In [1]:
import pandas as pd
import geopandas as gpd
from shapely.geometry import Point

In [2]:
df=pd.read_csv("../data/electricite.csv")

In [3]:
# --- 1. Nettoyage de base ---
df = df.drop_duplicates(subset=["id", "Adresse"])
df["Adresse"] = df["Adresse"].str.strip().str.title()

# Conversion des valeurs numériques
cols_num = [
    "Annee_construction",
    "Superficie",
    "GES",
    "Electricite_GJ_moyenne_4_ans",
    "Gaz_naturel_GJ_moyenne_4_ans",
    "Mazout_GJ_moyenne_4_ans",
]
df[cols_num] = df[cols_num].apply(pd.to_numeric, errors="coerce")

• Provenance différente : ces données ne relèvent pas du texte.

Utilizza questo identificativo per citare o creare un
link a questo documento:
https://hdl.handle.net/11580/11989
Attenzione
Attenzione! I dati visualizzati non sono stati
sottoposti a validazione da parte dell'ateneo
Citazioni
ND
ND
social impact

# --- 2. Gestion des valeurs manquantes ---
df = df.dropna(subset=["Superficie", "GES"])
df[["Electricite_GJ_moyenne_4_ans", "Gaz_naturel_GJ_moyenne_4_ans", "Mazout_GJ_moyenne_4_ans"]] = \
    df[["Electricite_GJ_moyenne_4_ans", "Gaz_naturel_GJ_moyenne_4_ans", "Mazout_GJ_moyenne_4_ans"]].fillna(0)


In [4]:
# --- 3. Feature engineering ---
df["Conso_totale_GJ"] = (
    df["Electricite_GJ_moyenne_4_ans"]
    + df["Gaz_naturel_GJ_moyenne_4_ans"]
    + df["Mazout_GJ_moyenne_4_ans"]
)
df["GES_m2"] = df["GES"] / df["Superficie"]

# --- 4. Géocodage optionnel si tu n’as pas encore de géométrie ---
# Exemple simplifié (si tu as déjà des colonnes latitude/longitude)
if {"latitude", "longitude"}.issubset(df.columns):
    df["geometry"] = df.apply(lambda row: Point(row["longitude"], row["latitude"]), axis=1)
    gdf = gpd.GeoDataFrame(df, geometry="geometry", crs="EPSG:4326")
else:
    gdf = df  # reste un DataFrame pour le moment


In [5]:
# --- 5. Sauvegarde ---
gdf.to_file("dataset_electricite_nettoye.gpkg", driver="GPKG") if isinstance(gdf, gpd.GeoDataFrame) else \
    gdf.to_csv("dataset_electricite_nettoye.csv", index=False)